Zoe Hilton, Research Team Lead, said: "We're delighted to have recruited the first patient in Wales to this new arm of the RECOVERY trial. It is incredibly exciting to be working at the forefront of important work to identify potentially effective treatments for COVID-19, and I am hugely proud of research colleagues across Cardiff and Vale UHB for their tireless efforts in bringing this latest development to fruition.
"We are delighted that Melanie is feeling better, and wish her all the best with her ongoing recovery at home, however it is important to acknowledge that this arm of the trial remains in its very early stages and the widespread effectiveness of this treatment isn't yet known.
"I'd like to extend the Health Board's thanks to Melanie, and indeed all of our patients who have participated in clinical trials throughout the pandemic, for the vital contribution they have made to seeking effective treatments for COVID-19."
Dr Stuart Walker, Executive Medical Director of Cardiff and Vale University Health Board, said: "Our research teams have made an outstanding contribution throughout the COVID-19 pandemic, and I would like to commend their efforts in implementing this trial so proactively.
"We are watching the ongoing global research into COVID-19 with great interest, in the hope that we are able to act upon further positive developments in the coming months.

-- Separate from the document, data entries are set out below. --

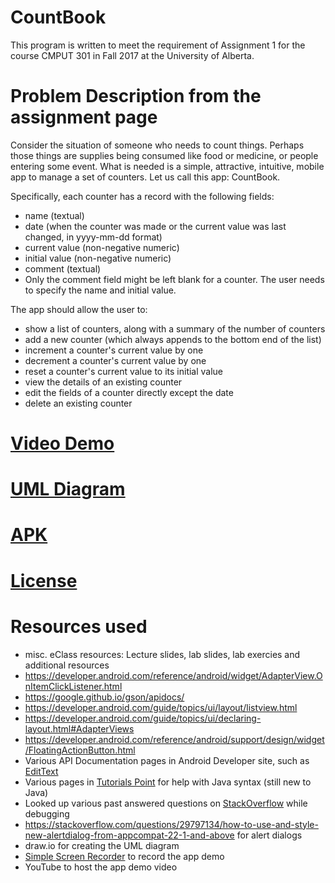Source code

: # CountBook
This program is written to meet the requirement of Assignment 1 for the course CMPUT 301 in Fall 2017 at the University of Alberta.

# Problem Description from the assignment page
Consider the situation of someone who needs to count things. Perhaps those things are supplies being consumed like food or medicine, or people entering some event. What is needed is a simple, attractive, intuitive, mobile app to manage a set of counters. Let us call this app: CountBook.

Specifically, each counter has a record with the following fields:

* name (textual)
* date (when the counter was made or the current value was last changed, in yyyy-mm-dd format)
* current value (non-negative numeric)
* initial value (non-negative numeric)
* comment (textual)
* Only the comment field might be left blank for a counter. The user needs to specify the name and initial value.

The app should allow the user to:

* show a list of counters, along with a summary of the number of counters
* add a new counter (which always appends to the bottom end of the list)
* increment a counter's current value by one
* decrement a counter's current value by one
* reset a counter's current value to its initial value
* view the details of an existing counter
* edit the fields of a counter directly except the date
* delete an existing counter


# [Video Demo](https://www.youtube.com/watch?v=R_oRr9cs6Tk)

# [UML Diagram](https://github.com/nbhuiyan/nazimudd-CountBook/blob/master/app/doc/CountBookUML.png)

# [APK](https://github.com/nbhuiyan/nazimudd-CountBook/blob/master/app/build/outputs/apk/app-debug.apk)

# [License](https://github.com/nbhuiyan/nazimudd-CountBook/blob/master/LICENSE)

# Resources used
* misc. eClass resources: Lecture slides, lab slides, lab exercies and additional resources
* https://developer.android.com/reference/android/widget/AdapterView.OnItemClickListener.html
* https://google.github.io/gson/apidocs/
* https://developer.android.com/guide/topics/ui/layout/listview.html
* https://developer.android.com/guide/topics/ui/declaring-layout.html#AdapterViews
* https://developer.android.com/reference/android/support/design/widget/FloatingActionButton.html
* Various API Documentation pages in Android Developer site, such as [EditText](https://developer.android.com/reference/android/widget/EditText.html)
* Various pages in [Tutorials Point](http://www.tutorialspoint.com/java/) for help with Java syntax (still new to Java)
* Looked up various past answered questions on [StackOverflow](https://stackoverflow.com/) while debugging
* https://stackoverflow.com/questions/29797134/how-to-use-and-style-new-alertdialog-from-appcompat-22-1-and-above for alert dialogs
* draw.io for creating the UML diagram
* [Simple Screen Recorder](https://github.com/MaartenBaert/ssr) to record the app demo
* YouTube to host the app demo video
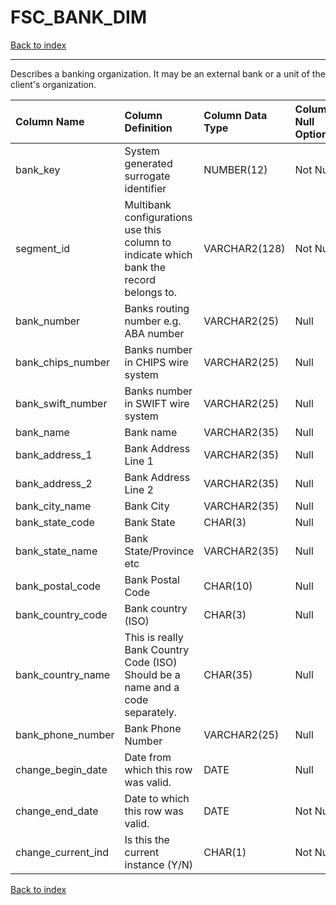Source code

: # FSC_BANK_DIM

[Back to index](./index.md)

---

Describes a banking organization.  It may be an external bank or a unit of the client's organization.

| Column Name        | Column Definition                                                                      | Column Data Type   | Column Null Option   | PK   | FK   |
|:-------------------|:---------------------------------------------------------------------------------------|:-------------------|:---------------------|:-----|:-----|
| bank_key           | System generated surrogate identifier                                                  | NUMBER(12)         | Not Null             | Yes  | No   |
| segment_id         | Multibank configurations use this column to indicate which bank the record belongs to. | VARCHAR2(128)      | Not Null             | Yes  | No   |
| bank_number        | Banks routing number e.g. ABA number                                                   | VARCHAR2(25)       | Null                 | No   | No   |
| bank_chips_number  | Banks number in CHIPS wire system                                                      | VARCHAR2(25)       | Null                 | No   | No   |
| bank_swift_number  | Banks number in SWIFT wire system                                                      | VARCHAR2(25)       | Null                 | No   | No   |
| bank_name          | Bank name                                                                              | VARCHAR2(35)       | Null                 | No   | No   |
| bank_address_1     | Bank Address Line 1                                                                    | VARCHAR2(35)       | Null                 | No   | No   |
| bank_address_2     | Bank Address Line 2                                                                    | VARCHAR2(35)       | Null                 | No   | No   |
| bank_city_name     | Bank City                                                                              | VARCHAR2(35)       | Null                 | No   | No   |
| bank_state_code    | Bank State                                                                             | CHAR(3)            | Null                 | No   | No   |
| bank_state_name    | Bank State/Province etc                                                                | VARCHAR2(35)       | Null                 | No   | No   |
| bank_postal_code   | Bank Postal Code                                                                       | CHAR(10)           | Null                 | No   | No   |
| bank_country_code  | Bank country (ISO)                                                                     | CHAR(3)            | Null                 | No   | No   |
| bank_country_name  | This is really Bank Country Code (ISO) Should be a name and a code separately.         | CHAR(35)           | Null                 | No   | No   |
| bank_phone_number  | Bank Phone Number                                                                      | VARCHAR2(25)       | Null                 | No   | No   |
| change_begin_date  | Date from which this row was valid.                                                    | DATE               | Null                 | No   | No   |
| change_end_date    | Date to which this row was valid.                                                      | DATE               | Not Null             | No   | No   |
| change_current_ind | Is this the current instance (Y/N)                                                     | CHAR(1)            | Not Null             | No   | No   |

[Back to index](./index.md)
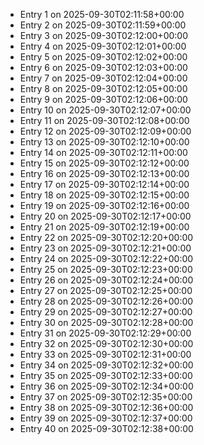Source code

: - Entry 1 on 2025-09-30T02:11:58+00:00
- Entry 2 on 2025-09-30T02:11:59+00:00
- Entry 3 on 2025-09-30T02:12:00+00:00
- Entry 4 on 2025-09-30T02:12:01+00:00
- Entry 5 on 2025-09-30T02:12:02+00:00
- Entry 6 on 2025-09-30T02:12:03+00:00
- Entry 7 on 2025-09-30T02:12:04+00:00
- Entry 8 on 2025-09-30T02:12:05+00:00
- Entry 9 on 2025-09-30T02:12:06+00:00
- Entry 10 on 2025-09-30T02:12:07+00:00
- Entry 11 on 2025-09-30T02:12:08+00:00
- Entry 12 on 2025-09-30T02:12:09+00:00
- Entry 13 on 2025-09-30T02:12:10+00:00
- Entry 14 on 2025-09-30T02:12:11+00:00
- Entry 15 on 2025-09-30T02:12:12+00:00
- Entry 16 on 2025-09-30T02:12:13+00:00
- Entry 17 on 2025-09-30T02:12:14+00:00
- Entry 18 on 2025-09-30T02:12:15+00:00
- Entry 19 on 2025-09-30T02:12:16+00:00
- Entry 20 on 2025-09-30T02:12:17+00:00
- Entry 21 on 2025-09-30T02:12:19+00:00
- Entry 22 on 2025-09-30T02:12:20+00:00
- Entry 23 on 2025-09-30T02:12:21+00:00
- Entry 24 on 2025-09-30T02:12:22+00:00
- Entry 25 on 2025-09-30T02:12:23+00:00
- Entry 26 on 2025-09-30T02:12:24+00:00
- Entry 27 on 2025-09-30T02:12:25+00:00
- Entry 28 on 2025-09-30T02:12:26+00:00
- Entry 29 on 2025-09-30T02:12:27+00:00
- Entry 30 on 2025-09-30T02:12:28+00:00
- Entry 31 on 2025-09-30T02:12:29+00:00
- Entry 32 on 2025-09-30T02:12:30+00:00
- Entry 33 on 2025-09-30T02:12:31+00:00
- Entry 34 on 2025-09-30T02:12:32+00:00
- Entry 35 on 2025-09-30T02:12:33+00:00
- Entry 36 on 2025-09-30T02:12:34+00:00
- Entry 37 on 2025-09-30T02:12:35+00:00
- Entry 38 on 2025-09-30T02:12:36+00:00
- Entry 39 on 2025-09-30T02:12:37+00:00
- Entry 40 on 2025-09-30T02:12:38+00:00
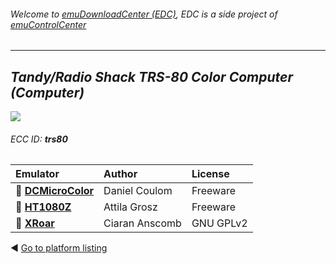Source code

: ###### Welcome to [emuDownloadCenter (EDC)](https://github.com/PhoenixInteractiveNL/emuDownloadCenter/wiki/), EDC is a side project of [emuControlCenter](https://github.com/PhoenixInteractiveNL/emuControlCenter/wiki/)
***
## _Tandy/Radio Shack TRS-80 Color Computer (Computer)_
![](https://raw.githubusercontent.com/wiki/PhoenixInteractiveNL/emuDownloadCenter/images_platform/ecc_trs80_teaser.png)
###### ECC ID: **trs80**

| Emulator   | Author      | License     |
|:-----------|:------------|:------------|
| :file_folder: [**DCMicroColor**](https://github.com/PhoenixInteractiveNL/emuDownloadCenter/wiki/Emulator-dcmicro#menu) | Daniel Coulom | Freeware |
| :file_folder: [**HT1080Z**](https://github.com/PhoenixInteractiveNL/emuDownloadCenter/wiki/Emulator-ht1080z#menu) | Attila Grosz | Freeware |
| :file_folder: [**XRoar**](https://github.com/PhoenixInteractiveNL/emuDownloadCenter/wiki/Emulator-xroar#menu) | Ciaran Anscomb | GNU GPLv2 |

:arrow_backward: [Go to platform listing](https://github.com/PhoenixInteractiveNL/emuDownloadCenter/wiki/EDC-Platform-List)
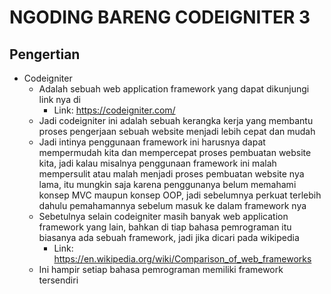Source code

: # NGODING BARENG CODEIGNITER 3 

## Pengertian
   - Codeigniter
     - Adalah sebuah web application framework yang dapat dikunjungi link nya di 
       - Link: https://codeigniter.com/
     - Jadi codeigniter ini adalah sebuah kerangka kerja yang membantu proses pengerjaan sebuah website menjadi lebih
       cepat dan mudah
     - Jadi intinya penggunaan framework ini harusnya dapat mempermudah kita dan mempercepat proses pembuatan website
       kita, jadi kalau misalnya penggunaan framework ini malah mempersulit atau malah menjadi proses pembuatan website
       nya lama, itu mungkin saja karena penggunanya belum memahami konsep MVC maupun konsep OOP, jadi sebelumnya perkuat
       terlebih dahulu pemahamannya sebelum masuk ke dalam framework nya
     - Sebetulnya selain codeigniter masih banyak web application framework yang lain, bahkan di tiap bahasa pemrograman
       itu biasanya ada sebuah framework, jadi jika dicari pada wikipedia
       - Link: https://en.wikipedia.org/wiki/Comparison_of_web_frameworks
     - Ini hampir setiap bahasa pemrograman memiliki framework tersendiri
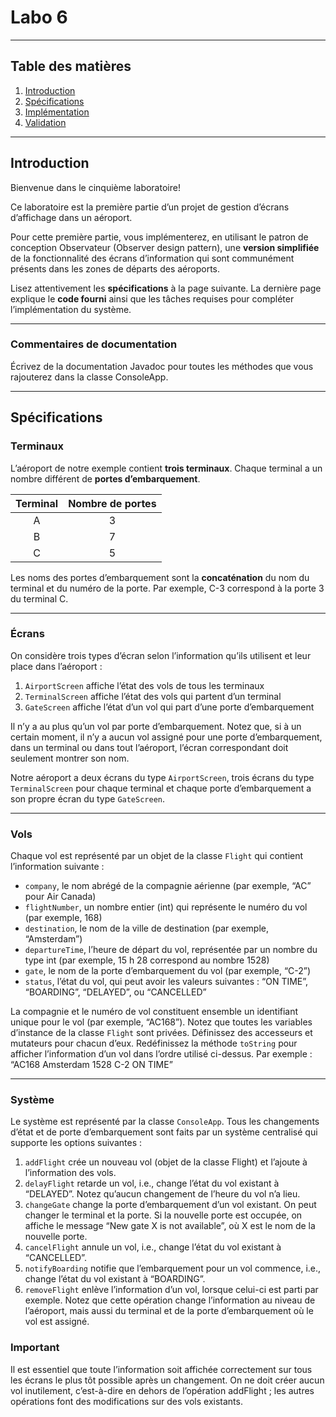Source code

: # Labo 6
***
## Table des matières
1. [Introduction](#intro)
2. [Spécifications](#specs)
3. [Implémentation](#imple)
4. [Validation](#val)
***
## Introduction 

   Bienvenue dans le cinquième laboratoire!

   Ce laboratoire est la première partie d’un projet de gestion d’écrans d’affichage dans un aéroport.

   Pour cette première partie, vous implémenterez, en utilisant le patron de conception Observateur (Observer design pattern), une **version simplifiée** de la fonctionnalité des écrans d’information qui sont communément présents dans les zones de départs des aéroports.
   
   Lisez attentivement les **spécifications** à la page suivante. La dernière page explique le **code fourni** ainsi que les tâches requises pour compléter l’implémentation du système.
***
### **Commentaires de documentation**

   Écrivez de la documentation Javadoc pour toutes les méthodes que vous rajouterez dans la classe ConsoleApp.


***
## Spécifications

### **Terminaux**
L’aéroport de notre exemple contient **trois terminaux**. Chaque terminal a un nombre différent de **portes d’embarquement**.

| Terminal | Nombre de portes |
|:--------:|:----------------:|
|    A     |        3         |
|    B     |        7         |
|    C     |        5         |

Les noms des portes d’embarquement sont la **concaténation** du nom du terminal et du numéro de la porte. Par exemple, C-3 correspond à la porte 3 du terminal C.
***
### **Écrans**

On considère trois types d’écran selon l’information qu’ils utilisent et leur place dans l’aéroport :

1. `AirportScreen` affiche l’état des vols de tous les terminaux
2. `TerminalScreen` affiche l’état des vols qui partent d’un terminal
3. `GateScreen` affiche l’état d’un vol qui part d’une porte d’embarquement


Il n’y a au plus qu’un vol par porte d’embarquement. Notez que, si à un certain moment, il n’y a aucun vol assigné pour une porte d’embarquement, dans un terminal ou dans tout l’aéroport, l’écran correspondant doit seulement montrer son nom.


Notre aéroport a deux écrans du type `AirportScreen`, trois écrans du type `TerminalScreen` pour chaque terminal et chaque porte d’embarquement a son propre écran du type `GateScreen`.

***
### **Vols**

Chaque vol est représenté par un objet de la classe `Flight` qui contient l’information suivante :

+ `company`, le nom abrégé de la compagnie aérienne (par exemple, “AC” pour Air Canada)
+ `flightNumber`, un nombre entier (int) qui représente le numéro du vol (par exemple, 168)
+ `destination`, le nom de la ville de destination (par exemple, “Amsterdam”)
+ `departureTime`, l’heure de départ du vol, représentée par un nombre du type int (par exemple, 15 h 28 correspond au nombre 1528)
+ `gate`, le nom de la porte d’embarquement du vol (par exemple, “C-2”)
+ `status`, l’état du vol, qui peut avoir les valeurs suivantes : “ON TIME”, “BOARDING”, “DELAYED”, ou “CANCELLED”

La compagnie et le numéro de vol constituent ensemble un identifiant unique pour le vol (par exemple, “AC168”). Notez que toutes les variables d’instance de la classe `Flight` sont privées. Définissez des accesseurs et mutateurs pour chacun d’eux.
Redéfinissez la méthode `toString` pour afficher l’information d’un vol dans l’ordre utilisé ci-dessus. Par exemple : “AC168 Amsterdam 1528 C-2 ON TIME”

***
### **Système**
Le système est représenté par la classe `ConsoleApp`. Tous les changements d’état et de porte d’embarquement sont faits par un système centralisé qui supporte les options suivantes :

1. `addFlight` crée un nouveau vol (objet de la classe Flight) et l’ajoute à l’information des vols.
2. `delayFlight` retarde un vol, i.e., change l’état du vol existant à “DELAYED”. Notez qu’aucun changement de l’heure du vol n’a lieu.
3. `changeGate` change la porte d’embarquement d’un vol existant. On peut changer le terminal et la porte. Si la nouvelle porte est occupée, on affiche le message “New gate X is not available”, où X est le nom de la nouvelle porte.
4. `cancelFlight` annule un vol, i.e., change l’état du vol existant à “CANCELLED”.
5. `notifyBoarding` notifie que l’embarquement pour un vol commence, i.e., change l’état du vol existant à “BOARDING”.
6. `removeFlight` enlève l’information d’un vol, lorsque celui-ci est parti par exemple. Notez que cette opération change l’information au niveau de l’aéroport, mais aussi du terminal et de la porte d’embarquement où le vol est assigné.

### Important

Il est essentiel que toute l’information soit affichée correctement sur tous les écrans le plus tôt possible après un changement. On ne doit créer aucun vol inutilement, c’est-à-dire en dehors de l’opération addFlight ; les autres opérations font des modifications sur des vols existants.












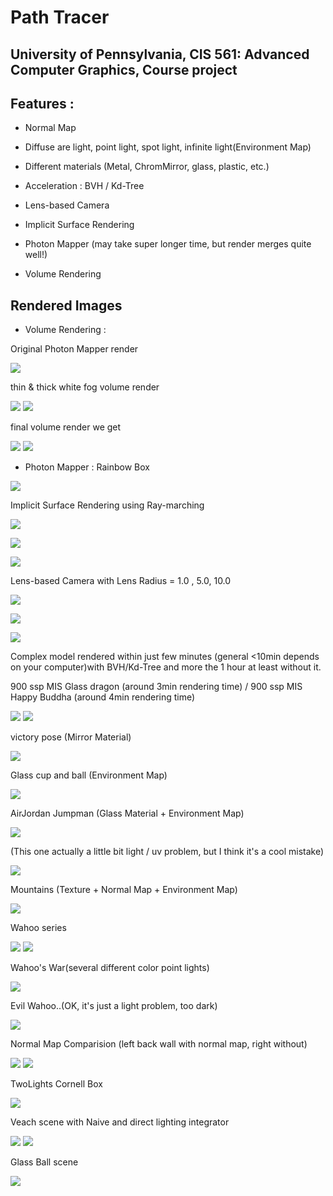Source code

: Path Tracer
======================

University of Pennsylvania, CIS 561: Advanced Computer Graphics, Course project
------------


Features :
------------

- Normal Map

- Diffuse are light, point light, spot light, infinite light(Environment Map)

- Different materials (Metal, ChromMirror, glass, plastic, etc.)

- Acceleration : BVH / Kd-Tree

- Lens-based Camera

- Implicit Surface Rendering

- Photon Mapper (may take super longer time, but render merges quite well!)

- Volume Rendering



Rendered Images
------------

- Volume Rendering :

Original Photon Mapper render

![](./renders/hw11_100_400SamplesPM.png)

thin & thick white fog volume render 

![](./renders/hw11_rendered_images7_160000.png)  ![](./renders/hw11_rendered_images7_360000.png)  


final volume render we get

![](./renders/hw11_100_400SamplesPM_thin_fog.jpg)  ![](./renders/hw11_100_400SamplesPM_heavy_fog.jpg)  





- Photon Mapper : Rainbow Box

![](./renders/hw10_61_400SamplePM.png)




Implicit Surface Rendering using Ray-marching

![](./renders/hw9_implicit_surface_62_test8.png)

![](./renders/hw9_implicit_surface_66.png)

![](./renders/hw9_implicit_surface_68_6.png)



Lens-based Camera with Lens Radius = 1.0 , 5.0, 10.0

![](./renders/hw9_thin_len_60_lensR_1.0_f_30.png)  

![](./renders/hw9_thin_len_60_lensR_5.0_f_30.png)

![](./renders/hw9_thin_len_60_lensR_10.0_f_30.png)



Complex model rendered within just few minutes (general <10min depends on your computer)with BVH/Kd-Tree and more the 1 hour at least without it.

900 ssp MIS Glass dragon (around 3min rendering time) / 900 ssp MIS Happy Buddha (around 4min rendering time)

![](./renders/hw8_accel_47_900SampleMIS_8recur.png)  ![](./renders/hw8_accel_48_900SampleMIS_8recur.png) 







victory pose (Mirror Material)

![](./renders/53_900MIS_5recur.png) 



Glass cup and ball (Environment Map)

![](./renders/hw10_69_900SampleMIS.png) 


AirJordan Jumpman (Glass Material + Environment Map)

![](./renders/63_4.png)

(This one actually a little bit light / uv problem, but I think it's a cool mistake)

![](./renders/63.png)



Mountains (Texture + Normal Map + Environment Map)

![](./renders/66.png)



Wahoo series

![](./renders/55_2.png)  ![](./renders/55.png)


Wahoo's War(several different color point lights)

![](./renders/hw10_66_900SampleMIS.png)


Evil Wahoo..(OK, it's just a light problem, too dark)

![](./renders/54_uvProblem.png)



Normal Map Comparision (left back wall with normal map, right without)

![](./renders/57_100MISWithNormalMap.png)  ![](./renders/57_100MIS.png)



TwoLights Cornell Box

![](./renders/52_5Recursion.png)



Veach scene with Naive and direct lighting integrator

![](./renders/5_900Naive_Veach.png)   ![](./renders/5_900Direct_Veach.png) 


Glass Ball scene

![](./renders/64_eta_1.5.png.png)





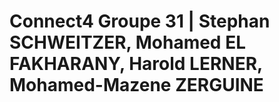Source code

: # Connect4 Groupe 31 | Stephan SCHWEITZER, Mohamed EL FAKHARANY, Harold LERNER, Mohamed-Mazene ZERGUINE

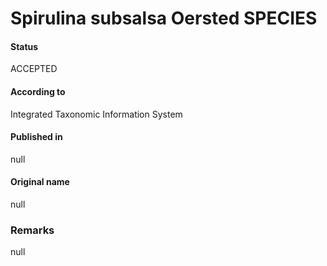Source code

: # Spirulina subsalsa Oersted SPECIES

#### Status
ACCEPTED

#### According to
Integrated Taxonomic Information System

#### Published in
null

#### Original name
null

### Remarks
null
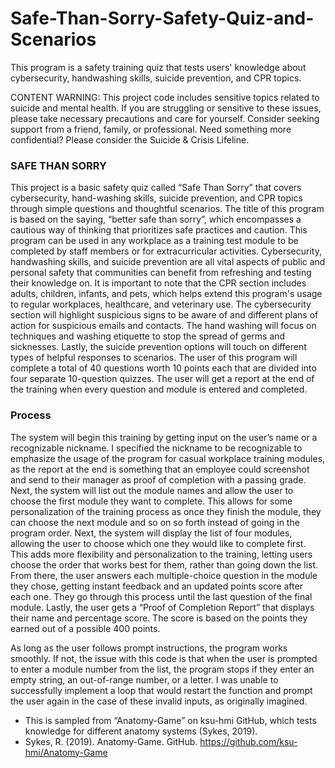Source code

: # Safe-Than-Sorry-Safety-Quiz-and-Scenarios

This program is a safety training quiz that tests users' knowledge about cybersecurity, handwashing skills, suicide prevention, and CPR topics.

CONTENT WARNING: This project code includes sensitive topics related to suicide and mental health. If you are struggling or sensitive to these issues, please take necessary precautions and care for yourself. Consider seeking support from a friend, family, or professional. Need something more confidential? Please consider the Suicide & Crisis Lifeline. 

### SAFE THAN SORRY ###
This project is a basic safety quiz called “Safe Than Sorry” that covers cybersecurity, hand-washing skills, suicide prevention, and CPR topics through simple questions and thoughtful scenarios. The title of this program is based on the saying, “better safe than sorry”, which encompasses a cautious way of thinking that prioritizes safe practices and caution. This program can be used in any workplace as a training test module to be completed by staff members or for extracurricular activities.
Cybersecurity, handwashing skills, and suicide prevention are all vital aspects of public and personal safety that communities can benefit from refreshing and testing their knowledge on. It is important to note that the CPR section includes adults, children, infants, and pets, which helps extend this program's usage to regular workplaces, healthcare, and veterinary use. The cybersecurity section will highlight suspicious signs to be aware of and different plans of action for suspicious emails and contacts. The hand washing will focus on techniques and washing etiquette to stop the spread of germs and sicknesses. Lastly, the suicide prevention options will touch on different types of helpful responses to scenarios.
The user of this program will complete a total of 40 questions worth 10 points each that are divided into four separate 10-question quizzes. The user will get a report at the end of the training when every question and module is entered and completed. 

### Process ###
The system will begin this training by getting input on the user’s name or a recognizable nickname. I specified the nickname to be recognizable to emphasize the usage of the program for casual workplace training modules, as the report at the end is something that an employee could screenshot and send to their manager as proof of completion with a passing grade. Next, the system will list out the module names and allow the user to choose the first module they want to complete. This allows for some personalization of the training process as once they finish the module, they can choose the next module and so on so forth instead of going in the program order. Next, the system will display the list of four modules, allowing the user to choose which one they would like to complete first. This adds more flexibility and personalization to the training, letting users choose the order that works best for them, rather than going down the list. From there, the user answers each multiple-choice question in the module they chose, getting instant feedback and an updated points score after each one. They go through this process until the last question of the final module. Lastly, the user gets a “Proof of Completion Report” that displays their name and percentage score. The score is based on the points they earned out of a possible 400 points. 

As long as the user follows prompt instructions, the program works smoothly. If not, the issue with this code is that when the user is prompted to enter a module number from the list, the program stops if they enter an empty string, an out-of-range number, or a letter. I was unable to successfully implement a loop that would restart the function and prompt the user again in the case of these invalid inputs, as originally imagined.



- This is sampled from “Anatomy-Game” on ksu-hmi GitHub, which tests knowledge for different anatomy systems (Sykes, 2019). 
- Sykes, R. (2019). Anatomy-Game. GitHub. https://github.com/ksu-hmi/Anatomy-Game
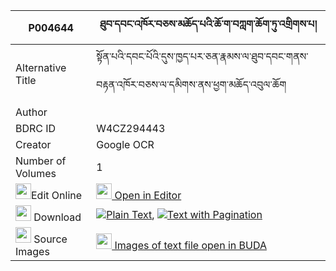 |P004644|ཐུབ་དབང་འཁོར་བཅས་མཆོད་པའི་ཆོ་ག་བཀླག་ཆོག་ཏུ་འགྲིགས་པ། 
| --- | --- 
|Alternative Title |སྟོན་པའི་དབང་པོའི་དུས་ཁྱད་པར་ཅན་རྣམས་ལ་ཐུབ་དབང་གནས་བརྟན་འཁོར་བཅས་ལ་དམིགས་ནས་ཕྱག་མཆོད་འབུལ་ཆོག
|Author | 
|BDRC ID | W4CZ294443
|Creator | Google OCR
|Number of Volumes| 1
|<img width="25" src="https://img.icons8.com/color/25/000000/edit-property.png">Edit Online| [<img width="25" src="https://avatars.githubusercontent.com/u/45091458?s=200&v=4"> Open in Editor](http://editor.openpecha.org/P004644)
|<img width="25" src="https://img.icons8.com/fluent/48/000000/download-2.png"/>  Download | [![](https://img.icons8.com/color/20/000000/txt.png)Plain Text](https://github.com/Openpecha/P004644/releases/download/v1/tubwang_khorche_chopa_i_choga__plain_P004644.zip), [![](https://img.icons8.com/color/20/000000/txt.png)Text with Pagination](https://github.com/Openpecha/P004644/releases/download/v1/tubwang_khorche_chopa_i_choga__pages_P004644.zip)
|<img width="25" src="https://img.icons8.com/plasticine/100/000000/pictures-folder.png"/>  Source Images | [<img width="25" src="https://library.bdrc.io/icons/BUDA-small.svg"> Images of text file open in BUDA](https://library.bdrc.io/show/bdr:W4CZ294443)
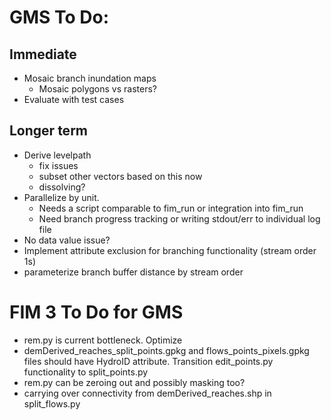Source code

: # GMS To Do: 
## Immediate
- Mosaic branch inundation maps
    - Mosaic polygons vs rasters?
- Evaluate with test cases


## Longer term
- Derive levelpath
    - fix issues
    - subset other vectors based on this now
    - dissolving?
- Parallelize by unit. 
    - Needs a script comparable to fim_run or integration into fim_run
    - Need branch progress tracking or writing stdout/err to individual log file
- No data value issue?
- Implement attribute exclusion for branching functionality (stream order 1s)
- parameterize branch buffer distance by stream order

# FIM 3 To Do for GMS
- rem.py is current bottleneck. Optimize
- demDerived_reaches_split_points.gpkg and flows_points_pixels.gpkg files should have HydroID attribute. Transition edit_points.py functionality to split_points.py
- rem.py can be zeroing out and possibly masking too?
- carrying over connectivity from demDerived_reaches.shp in split_flows.py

"In the meantime, I would once again urge members of the public to play their part in controlling COVID-19 infection rates by following government guidance, and ensuring that they continue to wash their hands regularly for at least 20 seconds, wear a face mask in all indoor public spaces, and keep a two metre distance from others."
Wales remains in a 17-day Firebreak lockdown to help curb the spread of the Coronavirus.